I wasn't aware the US government had passed legislation allowing the NHL to prevent people from declaring bankruptcy. He had a buyer lined up, what more was there to do?
Has nothing to do with everything that came before that time. Had Bettman been doing his job, he surely would have noticed how much money Phoenix was making, and had a reasonable guess at how much they were losing.
Wasn't Moyes trying to sell the team from about 2006? So, yeah, one might consider that he couldn't just keep doing it.
Sometimes you get a minefield dumped on top of you while you were just moving through an open field. (They're called FASCAM, by the way.) IMO for the Coyotes to endure and thrive in Glendale, they needed to have less of a perfect storm of ineptitude and poor lease, but I don't think they expected the title of "least successful franchise in the NHL" would follow them from Winnipeg.
Certainly Moyes made things interesting for the league, I'll grant you that. You at least are admitting that the team had a HORRIBLE lease. It wasn't just Moyes being goofy.

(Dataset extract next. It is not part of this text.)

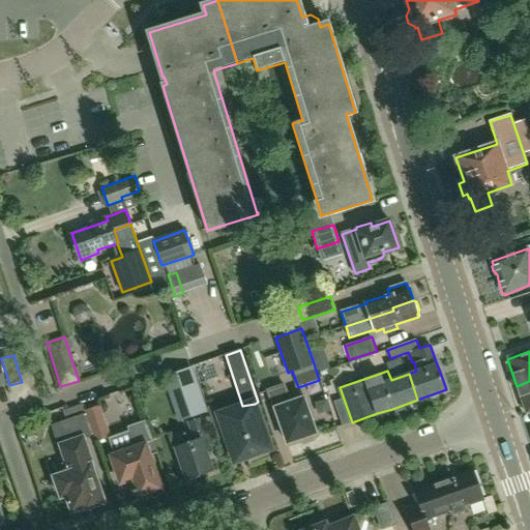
[(171,396),(184,392),(178,375),(165,379),(171,396)]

Is this sarcastic? Because if it is, it very much misses the mark. The NHL has established what it believes the franchise needs to survive in a poisoned market. It is not what the franchise needed before the poisoning, as evidenced by the fact the league DID find a buyer back then who was only driven out by the fact the current people "owning" the team were trying to destroy it. But it is what it is now, and if Glendale cannot give the franchise what it needs to survive after the punishment inflicted on it by Moyes and Balsillie, then it will move.
No, this is the point. If the extraordinary measures we see now are what's needed to help this team survive, are you saying that Moyes could have done it with the old lease? Heck, he wasn't even going to get $18-19m for managing the arena, let alone $100m upfront.
If Moyes had received half the help being doled out now, this entire situation might have been avoided.
I find the league's insistence on finding a deal that actually works for the franchise to be one of the smartest things it has done in this whole ordeal, and that's pretty impressive. No selling the team just to have it fail, which is what it would do if the people who mistakenly think this is all about Bettman's ego were actually correct.
I'm not sure I know what you mean in this paragraph. The entire point of contention here is that this deal is taking public money and handing it over to a private entity or party. The only way the team is viable is with public bonds and potentially excise taxes to back it up.
I'm not sure I think this is a good move for the league as far as ownership models. This goes beyond who the team is and where it's located, but it would represent a crossing of the Rubicon for pro sports economic models.